Oktober 2012, Ari diberikan amanah sebagai Wakil Direktur I Bidang Akademik (Wadir I) di Politeknik LPP. “Para senior tidak mau menjabat di Politeknik LPP”, candanya. Dalam periode jabatan sebagai Wadir I tersebut, Politeknik LPP memenangkan Program Hibah Kompetisi Peningkatan Mutu Pendidikan Politeknik (PHK-PMPP) dari Kementerian Pendidikan Nasional dengan dana softloan dari Asian Development Bank (ADB). Dana sebesar 10 milyar Rupiah dikucurkan selama tiga tahun untuk pembenahan dan peningkatan mutu Politeknik LPP.
Pada tahun 2016, Ari selanjutnya diangkat menjadi Direktur di Politeknik LPP pada usia 35 tahun, dan mencatatkan sebagai Direktur Politeknik LPP yang termuda. Setelah menjabat, Ari menetapkan program perubahan yang harus dicapai dalam empat tahun masa jabatanya.
“Akreditasi, Jumlah Mahasiwa, Lulusan dan Revenue”, tegasnya. Lebih lanjut Ari menjelaskan, akreditasi harus meningkat, karena yang menunjukkan kualitas perguruan tinggi. Pada awalnya dari lima program studi, hanya satu yang mendapatkan akreditasi B, sisanya hanya dinilai C. Pembenahan dilakukan mulai dari tata kelola, pembelajaran, dosen, kemahasiswaan dan lain sebagainya, sehingga kurang dari dua tahun, semua program studi sudah terakreditasi B. “Hingga tahun 2020 minimal ada dua program studi yang terakreditasi A”, tegasnya.
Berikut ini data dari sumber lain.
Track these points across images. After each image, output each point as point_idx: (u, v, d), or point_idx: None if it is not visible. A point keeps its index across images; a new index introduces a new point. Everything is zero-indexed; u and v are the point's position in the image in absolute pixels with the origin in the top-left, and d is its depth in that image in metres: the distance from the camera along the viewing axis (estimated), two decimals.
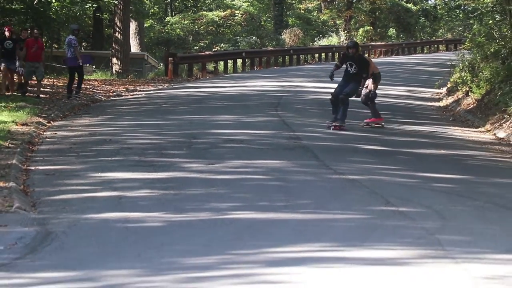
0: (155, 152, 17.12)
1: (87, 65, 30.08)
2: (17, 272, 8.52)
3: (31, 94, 25.62)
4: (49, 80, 29.50)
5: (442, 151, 18.20)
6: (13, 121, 20.16)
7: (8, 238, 10.19)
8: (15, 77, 26.37)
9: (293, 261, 8.83)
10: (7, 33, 25.67)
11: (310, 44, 56.93)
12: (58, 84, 30.51)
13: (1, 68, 25.43)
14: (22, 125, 20.08)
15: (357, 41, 22.50)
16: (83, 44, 46.10)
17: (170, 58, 38.15)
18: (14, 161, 15.64)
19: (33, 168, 15.69)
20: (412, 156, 17.55)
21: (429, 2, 71.25)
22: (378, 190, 13.54)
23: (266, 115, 22.98)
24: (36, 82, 26.26)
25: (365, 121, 21.44)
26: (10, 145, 17.40)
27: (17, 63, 25.43)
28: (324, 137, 19.49)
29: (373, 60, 29.69)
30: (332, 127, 19.92)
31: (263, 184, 13.99)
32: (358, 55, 20.33)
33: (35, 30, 27.07)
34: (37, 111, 22.63)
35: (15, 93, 25.59)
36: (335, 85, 20.64)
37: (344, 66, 20.47)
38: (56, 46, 40.75)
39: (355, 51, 20.14)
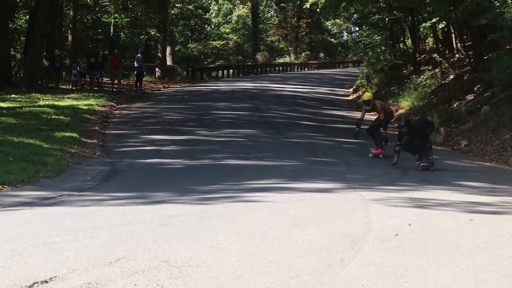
0: (180, 124, 17.09)
1: (145, 72, 30.02)
2: (98, 193, 8.51)
3: (110, 89, 25.29)
4: None
5: (349, 126, 18.23)
6: (96, 104, 20.04)
7: (92, 172, 10.19)
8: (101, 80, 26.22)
9: (261, 189, 8.86)
10: (92, 53, 25.78)
11: (273, 61, 56.59)
12: (123, 83, 30.22)
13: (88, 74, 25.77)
14: (102, 106, 19.94)
15: (408, 118, 13.32)
16: None
17: (190, 69, 38.00)
18: (96, 128, 15.60)
19: (107, 132, 15.64)
20: (331, 129, 17.60)
21: (344, 38, 70.97)
22: (311, 148, 13.60)
23: (245, 103, 22.90)
24: (116, 81, 25.93)
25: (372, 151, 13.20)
26: (94, 118, 17.34)
27: (101, 72, 25.39)
28: (280, 116, 19.47)
29: (309, 72, 29.39)
30: (419, 167, 11.56)
31: (243, 144, 14.00)
32: (418, 123, 12.86)
33: (116, 50, 26.92)
34: (111, 98, 22.46)
35: (95, 88, 25.33)
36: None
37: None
38: (123, 61, 40.39)
39: (407, 129, 11.69)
Jumlah mahasiswa juga menjadi indikator keberhasilan program perubahan. Di akhir 2020 total jumlah mahasiswa diharapkan mencapai 1000 orang, dari lima program studi. Untuk itu penerimaan mahasiswa baru minimal 300 mahasiswa setiap angkatan. Target ini cukup prestisius, mengingat rerata mahasiswa baru Politeknik LPP sebelum 2017 dibawah 200 orang. Berbagai program dilaksanakan untuk peningkatan jumlah mahasiswa ini, salah satunya melalui program beasiswa dari industri dan stakholder perkebunan lainnya. Hasilnya cukup signifikan, dalam dua tahun terakhir jumlah mahasiswa baru sudah diatas 300 mahasiswa.
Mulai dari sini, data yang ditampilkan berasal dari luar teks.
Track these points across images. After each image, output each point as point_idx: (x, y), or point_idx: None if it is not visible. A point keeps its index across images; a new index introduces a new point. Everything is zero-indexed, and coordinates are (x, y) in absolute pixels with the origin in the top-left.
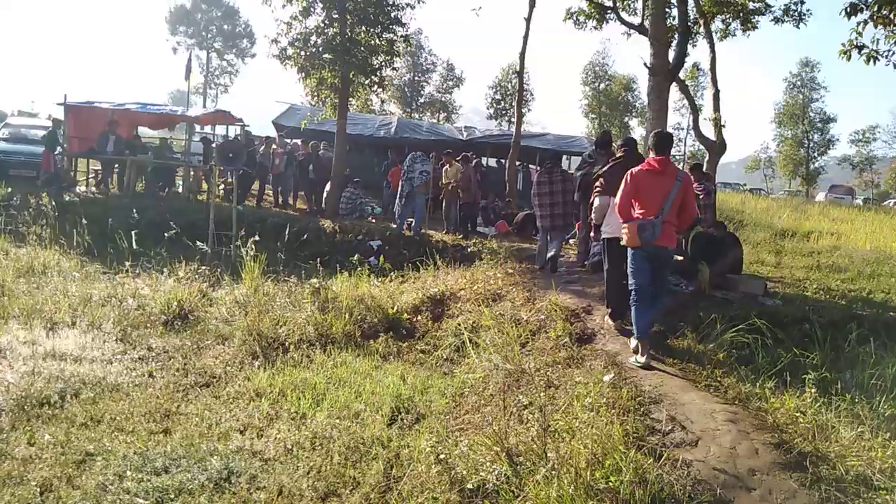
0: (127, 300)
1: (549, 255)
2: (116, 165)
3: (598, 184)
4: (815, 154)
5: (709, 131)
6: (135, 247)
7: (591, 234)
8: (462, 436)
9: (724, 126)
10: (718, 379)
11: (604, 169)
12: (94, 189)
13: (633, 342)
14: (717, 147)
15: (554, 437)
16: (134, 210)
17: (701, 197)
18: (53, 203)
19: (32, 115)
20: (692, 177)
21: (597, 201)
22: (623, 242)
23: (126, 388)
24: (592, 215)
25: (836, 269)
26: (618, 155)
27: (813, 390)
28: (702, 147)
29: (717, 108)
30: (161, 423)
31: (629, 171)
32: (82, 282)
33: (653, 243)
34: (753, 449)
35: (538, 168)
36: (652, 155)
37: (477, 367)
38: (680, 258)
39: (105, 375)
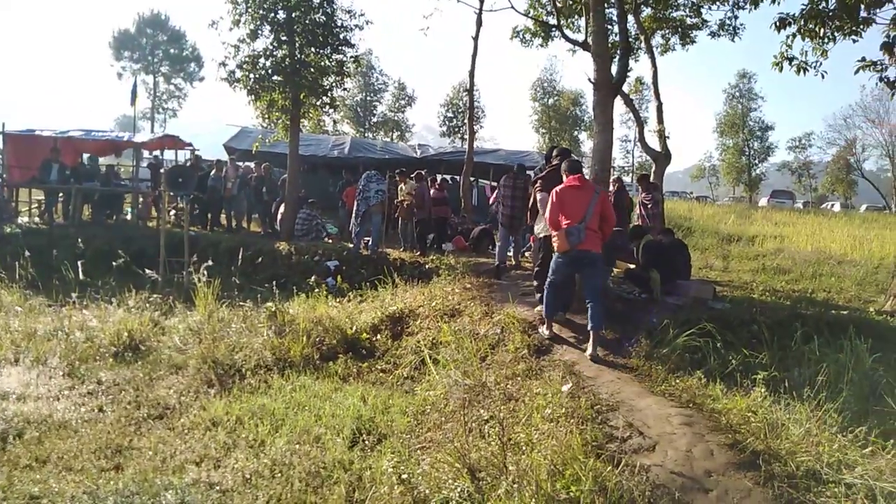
0: (74, 333)
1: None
2: (61, 194)
3: (538, 184)
4: (756, 161)
5: (654, 142)
6: (81, 277)
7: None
8: (424, 454)
9: (668, 137)
10: (673, 383)
11: (544, 172)
12: (37, 219)
13: (542, 318)
14: (662, 157)
15: (515, 449)
16: (80, 240)
17: (649, 206)
18: None
19: None
20: (640, 187)
21: (538, 195)
22: (555, 248)
23: (74, 425)
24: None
25: (780, 270)
26: (553, 162)
27: (763, 389)
28: (648, 158)
29: (661, 120)
30: (112, 459)
31: (553, 191)
32: (26, 316)
33: (578, 247)
34: (709, 450)
35: (496, 182)
36: (570, 176)
37: (437, 383)
38: (632, 266)
39: (51, 413)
Keterserapan lulusan untuk bekerja di industri yang sesuai juga merupakan indikator penting bagi Politeknik LPP. Target yang dicanangkan adalah 80% lulusan dapat terserap dalam jangka waktu hingga tiga bulan setelah wisuda. Berbagai program telah dikembangkan untuk menuju angka tersebut, seperti pembentukan Carier Development Center (CDC), Plantation Carier Expo (PCE), LembagaSertifikasi Profesi (LSP),Program Magang Bersertifikat, dan lain sebagainya. “Politeknik LPP memiliki kerjasama yang erat dengan perusahaan-perusahaan perkebunan, yang sangat penting dalam penyaluran lulusan ini”, kata Ari lebih lanjut.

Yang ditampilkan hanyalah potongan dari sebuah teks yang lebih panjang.